> **What you will do**:
Revise the records so that each "integration tests" becomes "end-to-end tests", leaving every other character as it is.

> **Extracted entries**:
+ + + + + + +
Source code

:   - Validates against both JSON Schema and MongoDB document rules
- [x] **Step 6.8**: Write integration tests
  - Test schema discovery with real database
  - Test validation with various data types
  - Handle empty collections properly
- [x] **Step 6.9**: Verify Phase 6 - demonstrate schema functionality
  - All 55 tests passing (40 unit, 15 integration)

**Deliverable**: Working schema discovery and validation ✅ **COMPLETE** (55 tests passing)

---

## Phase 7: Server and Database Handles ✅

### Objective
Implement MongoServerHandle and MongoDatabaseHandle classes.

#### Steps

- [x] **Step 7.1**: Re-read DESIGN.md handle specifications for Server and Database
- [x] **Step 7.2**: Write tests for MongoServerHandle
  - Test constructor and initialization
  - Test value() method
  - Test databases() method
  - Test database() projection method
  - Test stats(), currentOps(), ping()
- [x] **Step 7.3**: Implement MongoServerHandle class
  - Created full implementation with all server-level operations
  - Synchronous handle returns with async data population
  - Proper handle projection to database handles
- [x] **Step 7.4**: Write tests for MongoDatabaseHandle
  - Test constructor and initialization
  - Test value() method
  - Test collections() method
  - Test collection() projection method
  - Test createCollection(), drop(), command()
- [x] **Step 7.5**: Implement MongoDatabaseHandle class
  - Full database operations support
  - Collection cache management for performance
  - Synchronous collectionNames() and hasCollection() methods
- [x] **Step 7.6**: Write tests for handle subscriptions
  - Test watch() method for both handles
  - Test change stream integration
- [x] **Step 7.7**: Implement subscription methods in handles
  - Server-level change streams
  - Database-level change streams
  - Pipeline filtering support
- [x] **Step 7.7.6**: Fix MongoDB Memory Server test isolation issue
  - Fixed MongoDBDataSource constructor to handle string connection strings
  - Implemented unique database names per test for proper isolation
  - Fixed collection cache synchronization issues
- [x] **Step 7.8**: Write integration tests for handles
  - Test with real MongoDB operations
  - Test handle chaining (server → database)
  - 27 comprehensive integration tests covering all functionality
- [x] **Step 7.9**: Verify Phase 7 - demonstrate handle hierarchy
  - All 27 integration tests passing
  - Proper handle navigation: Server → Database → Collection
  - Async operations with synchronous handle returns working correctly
+ + + + + + +
> **Your response**:
Source code

:   - Validates against both JSON Schema and MongoDB document rules
- [x] **Step 6.8**: Write end-to-end tests
  - Test schema discovery with real database
  - Test validation with various data types
  - Handle empty collections properly
- [x] **Step 6.9**: Verify Phase 6 - demonstrate schema functionality
  - All 55 tests passing (40 unit, 15 integration)

**Deliverable**: Working schema discovery and validation ✅ **COMPLETE** (55 tests passing)

---

## Phase 7: Server and Database Handles ✅

### Objective
Implement MongoServerHandle and MongoDatabaseHandle classes.

#### Steps

- [x] **Step 7.1**: Re-read DESIGN.md handle specifications for Server and Database
- [x] **Step 7.2**: Write tests for MongoServerHandle
  - Test constructor and initialization
  - Test value() method
  - Test databases() method
  - Test database() projection method
  - Test stats(), currentOps(), ping()
- [x] **Step 7.3**: Implement MongoServerHandle class
  - Created full implementation with all server-level operations
  - Synchronous handle returns with async data population
  - Proper handle projection to database handles
- [x] **Step 7.4**: Write tests for MongoDatabaseHandle
  - Test constructor and initialization
  - Test value() method
  - Test collections() method
  - Test collection() projection method
  - Test createCollection(), drop(), command()
- [x] **Step 7.5**: Implement MongoDatabaseHandle class
  - Full database operations support
  - Collection cache management for performance
  - Synchronous collectionNames() and hasCollection() methods
- [x] **Step 7.6**: Write tests for handle subscriptions
  - Test watch() method for both handles
  - Test change stream integration
- [x] **Step 7.7**: Implement subscription methods in handles
  - Server-level change streams
  - Database-level change streams
  - Pipeline filtering support
- [x] **Step 7.7.6**: Fix MongoDB Memory Server test isolation issue
  - Fixed MongoDBDataSource constructor to handle string connection strings
  - Implemented unique database names per test for proper isolation
  - Fixed collection cache synchronization issues
- [x] **Step 7.8**: Write end-to-end tests for handles
  - Test with real MongoDB operations
  - Test handle chaining (server → database)
  - 27 comprehensive end-to-end tests covering all functionality
- [x] **Step 7.9**: Verify Phase 7 - demonstrate handle hierarchy
  - All 27 end-to-end tests passing
  - Proper handle navigation: Server → Database → Collection
  - Async operations with synchronous handle returns working correctly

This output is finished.